The bill offers a modest (up to $350) tax credit and landlord-reporting requirement to help low- and middle-income households and renters with energy costs, but the nonrefundable structure, eligibility limits, and new landlord compliance requirements constrain who benefits and may shift costs or administrative burdens.
Low- and middle-income taxpayers (including many single adults and families) can reduce federal income tax liability by up to $350 per year to help cover home electricity and gas costs.
Renters who receive an annual, itemized utility-cost receipt from their landlord can claim the credit, lowering after-rent energy burdens; the bill also requires landlords to provide those receipts to tenants and the IRS, improving transparency and enabling claims.
Households with very low or no federal income tax liability may not receive the full benefit because the credit is nonrefundable, leaving the poorest households without full relief.
Taxpayers with modified adjusted gross income above the bill's thresholds ($400,000 joint; $200,000 other filers) are excluded from the credit, limiting reach and creating an eligibility cliff.

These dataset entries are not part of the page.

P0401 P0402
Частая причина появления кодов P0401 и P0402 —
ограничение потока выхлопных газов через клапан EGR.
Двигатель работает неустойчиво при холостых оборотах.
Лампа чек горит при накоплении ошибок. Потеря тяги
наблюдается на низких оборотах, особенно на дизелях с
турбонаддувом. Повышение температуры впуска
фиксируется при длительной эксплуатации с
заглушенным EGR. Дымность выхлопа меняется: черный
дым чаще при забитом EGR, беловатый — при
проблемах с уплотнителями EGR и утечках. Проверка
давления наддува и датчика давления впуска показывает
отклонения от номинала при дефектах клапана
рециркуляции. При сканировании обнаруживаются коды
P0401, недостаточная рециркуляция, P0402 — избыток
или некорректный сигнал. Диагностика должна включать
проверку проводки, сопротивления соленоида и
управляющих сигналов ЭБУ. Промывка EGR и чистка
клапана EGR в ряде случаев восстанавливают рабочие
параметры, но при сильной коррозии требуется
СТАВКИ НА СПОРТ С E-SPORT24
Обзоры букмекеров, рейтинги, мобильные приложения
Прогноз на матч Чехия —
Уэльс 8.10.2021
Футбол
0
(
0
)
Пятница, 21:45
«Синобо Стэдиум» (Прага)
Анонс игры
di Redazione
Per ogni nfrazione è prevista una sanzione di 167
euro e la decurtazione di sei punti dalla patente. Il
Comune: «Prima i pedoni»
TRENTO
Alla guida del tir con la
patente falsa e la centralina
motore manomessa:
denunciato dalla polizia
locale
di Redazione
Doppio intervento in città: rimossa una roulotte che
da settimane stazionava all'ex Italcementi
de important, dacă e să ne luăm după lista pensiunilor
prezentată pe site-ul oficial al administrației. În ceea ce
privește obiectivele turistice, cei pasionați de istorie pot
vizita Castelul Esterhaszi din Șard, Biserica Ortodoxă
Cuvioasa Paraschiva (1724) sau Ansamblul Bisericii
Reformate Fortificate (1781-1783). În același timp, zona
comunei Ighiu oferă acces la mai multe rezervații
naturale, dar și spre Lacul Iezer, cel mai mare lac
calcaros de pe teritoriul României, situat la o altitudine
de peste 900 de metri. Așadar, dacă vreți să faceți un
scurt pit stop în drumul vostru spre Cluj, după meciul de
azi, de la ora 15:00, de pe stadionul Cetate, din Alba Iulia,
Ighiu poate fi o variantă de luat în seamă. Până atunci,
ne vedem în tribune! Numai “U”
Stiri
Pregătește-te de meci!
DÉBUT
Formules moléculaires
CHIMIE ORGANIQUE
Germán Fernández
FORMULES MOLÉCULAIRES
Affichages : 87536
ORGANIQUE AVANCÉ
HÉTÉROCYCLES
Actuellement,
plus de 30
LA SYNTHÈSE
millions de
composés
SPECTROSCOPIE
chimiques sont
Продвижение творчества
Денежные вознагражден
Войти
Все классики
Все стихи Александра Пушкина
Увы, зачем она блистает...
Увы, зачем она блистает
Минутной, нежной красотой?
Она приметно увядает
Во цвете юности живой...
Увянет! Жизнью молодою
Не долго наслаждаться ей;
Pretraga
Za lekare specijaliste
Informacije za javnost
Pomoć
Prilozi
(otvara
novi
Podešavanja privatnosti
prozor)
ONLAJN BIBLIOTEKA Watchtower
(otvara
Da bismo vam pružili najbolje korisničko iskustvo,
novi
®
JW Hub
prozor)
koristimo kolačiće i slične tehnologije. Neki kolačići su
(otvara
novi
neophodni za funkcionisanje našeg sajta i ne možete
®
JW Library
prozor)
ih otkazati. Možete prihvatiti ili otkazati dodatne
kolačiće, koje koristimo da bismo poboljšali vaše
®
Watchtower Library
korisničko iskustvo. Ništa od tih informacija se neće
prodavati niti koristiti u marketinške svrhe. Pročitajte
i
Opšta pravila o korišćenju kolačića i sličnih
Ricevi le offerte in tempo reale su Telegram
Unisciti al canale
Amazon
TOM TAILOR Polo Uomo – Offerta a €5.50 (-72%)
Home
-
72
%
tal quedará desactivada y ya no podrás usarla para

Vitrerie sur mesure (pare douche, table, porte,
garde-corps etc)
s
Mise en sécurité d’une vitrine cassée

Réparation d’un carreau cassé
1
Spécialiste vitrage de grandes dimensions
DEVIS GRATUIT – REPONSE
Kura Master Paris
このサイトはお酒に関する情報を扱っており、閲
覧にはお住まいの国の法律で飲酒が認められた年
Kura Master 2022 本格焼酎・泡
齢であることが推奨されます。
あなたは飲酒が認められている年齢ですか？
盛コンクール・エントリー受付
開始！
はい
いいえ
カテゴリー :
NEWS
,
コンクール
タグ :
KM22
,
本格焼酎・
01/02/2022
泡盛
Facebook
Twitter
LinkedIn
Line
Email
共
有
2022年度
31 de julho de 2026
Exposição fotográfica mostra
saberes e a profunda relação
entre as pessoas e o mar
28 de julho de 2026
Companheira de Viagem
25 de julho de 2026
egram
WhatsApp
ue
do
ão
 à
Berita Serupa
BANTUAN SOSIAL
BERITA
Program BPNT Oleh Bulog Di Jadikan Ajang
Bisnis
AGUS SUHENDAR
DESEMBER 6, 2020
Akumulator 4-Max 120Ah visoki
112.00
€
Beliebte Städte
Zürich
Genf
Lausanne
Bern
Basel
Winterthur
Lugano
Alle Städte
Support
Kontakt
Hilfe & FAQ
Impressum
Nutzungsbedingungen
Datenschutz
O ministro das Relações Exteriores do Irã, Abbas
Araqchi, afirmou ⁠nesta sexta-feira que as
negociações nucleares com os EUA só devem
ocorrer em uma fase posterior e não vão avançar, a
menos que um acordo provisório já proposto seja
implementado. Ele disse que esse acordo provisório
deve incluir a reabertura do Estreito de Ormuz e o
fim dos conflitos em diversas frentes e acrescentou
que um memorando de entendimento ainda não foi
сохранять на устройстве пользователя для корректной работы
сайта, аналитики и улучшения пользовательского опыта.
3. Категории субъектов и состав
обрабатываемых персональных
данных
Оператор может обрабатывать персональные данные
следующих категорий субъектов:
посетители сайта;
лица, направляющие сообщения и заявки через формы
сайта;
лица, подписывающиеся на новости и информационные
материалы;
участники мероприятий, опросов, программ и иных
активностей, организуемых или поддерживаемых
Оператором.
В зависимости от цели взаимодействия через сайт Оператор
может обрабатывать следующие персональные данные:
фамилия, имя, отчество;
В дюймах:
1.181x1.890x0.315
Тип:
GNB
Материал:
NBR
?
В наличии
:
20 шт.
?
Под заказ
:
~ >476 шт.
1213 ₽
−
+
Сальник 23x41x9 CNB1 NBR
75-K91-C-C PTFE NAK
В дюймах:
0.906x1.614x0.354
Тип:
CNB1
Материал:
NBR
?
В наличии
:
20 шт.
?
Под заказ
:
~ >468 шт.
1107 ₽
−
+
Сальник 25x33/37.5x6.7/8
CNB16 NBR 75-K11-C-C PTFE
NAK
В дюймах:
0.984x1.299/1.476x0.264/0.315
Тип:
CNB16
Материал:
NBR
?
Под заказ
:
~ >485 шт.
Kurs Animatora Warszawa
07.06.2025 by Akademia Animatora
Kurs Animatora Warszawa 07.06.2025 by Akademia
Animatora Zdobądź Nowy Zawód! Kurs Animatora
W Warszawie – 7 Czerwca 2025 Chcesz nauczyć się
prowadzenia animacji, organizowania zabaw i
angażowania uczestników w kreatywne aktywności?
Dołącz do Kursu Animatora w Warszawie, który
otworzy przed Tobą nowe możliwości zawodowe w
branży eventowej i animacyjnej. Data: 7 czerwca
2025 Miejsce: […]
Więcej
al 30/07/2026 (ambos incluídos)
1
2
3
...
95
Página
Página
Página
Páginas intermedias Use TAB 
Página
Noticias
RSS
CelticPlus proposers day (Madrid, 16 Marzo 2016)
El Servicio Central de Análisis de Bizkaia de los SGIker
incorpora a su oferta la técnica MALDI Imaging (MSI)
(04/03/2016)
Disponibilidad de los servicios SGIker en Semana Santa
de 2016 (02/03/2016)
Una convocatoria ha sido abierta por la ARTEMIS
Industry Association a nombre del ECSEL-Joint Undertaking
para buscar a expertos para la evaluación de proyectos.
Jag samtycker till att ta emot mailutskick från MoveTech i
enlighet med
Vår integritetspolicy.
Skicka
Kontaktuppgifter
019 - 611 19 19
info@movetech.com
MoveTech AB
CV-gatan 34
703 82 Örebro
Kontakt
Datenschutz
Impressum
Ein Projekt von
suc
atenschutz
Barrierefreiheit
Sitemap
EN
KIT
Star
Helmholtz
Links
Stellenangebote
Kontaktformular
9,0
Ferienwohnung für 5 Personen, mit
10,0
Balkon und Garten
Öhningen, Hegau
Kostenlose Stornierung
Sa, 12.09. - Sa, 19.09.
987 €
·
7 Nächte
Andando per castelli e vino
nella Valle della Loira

Landlords face added administrative burden to calculate and furnish annual utility-cost receipts to tenants and the IRS, which could raise compliance costs or be passed through to tenants as higher rent.
Based on analysis of 2 sections of legislative text.
Introduced January 22, 2025 by Josh S. Gottheimer · Last progress January 22, 2025
Creates a new individual tax credit — the Electricity and Gas Credit — that lets taxpayers claim up to $350 per year for qualifying electric and natural gas costs for their primary home. The credit is nonrefundable, is disallowed if the taxpayer’s modified adjusted gross income exceeds $400,000 for joint filers or $200,000 for other filers, and cannot be claimed for costs that already receive another tax deduction or credit. Renters whose landlords pay utilities can claim the credit if the landlord provides a receipt showing the portion of rent attributable to electricity and gas; landlords must send that receipt to the tenant and the IRS by January 31 for the prior calendar year. The credit applies to amounts paid or incurred after the bill becomes law and includes conforming tax-code updates for administration and collection.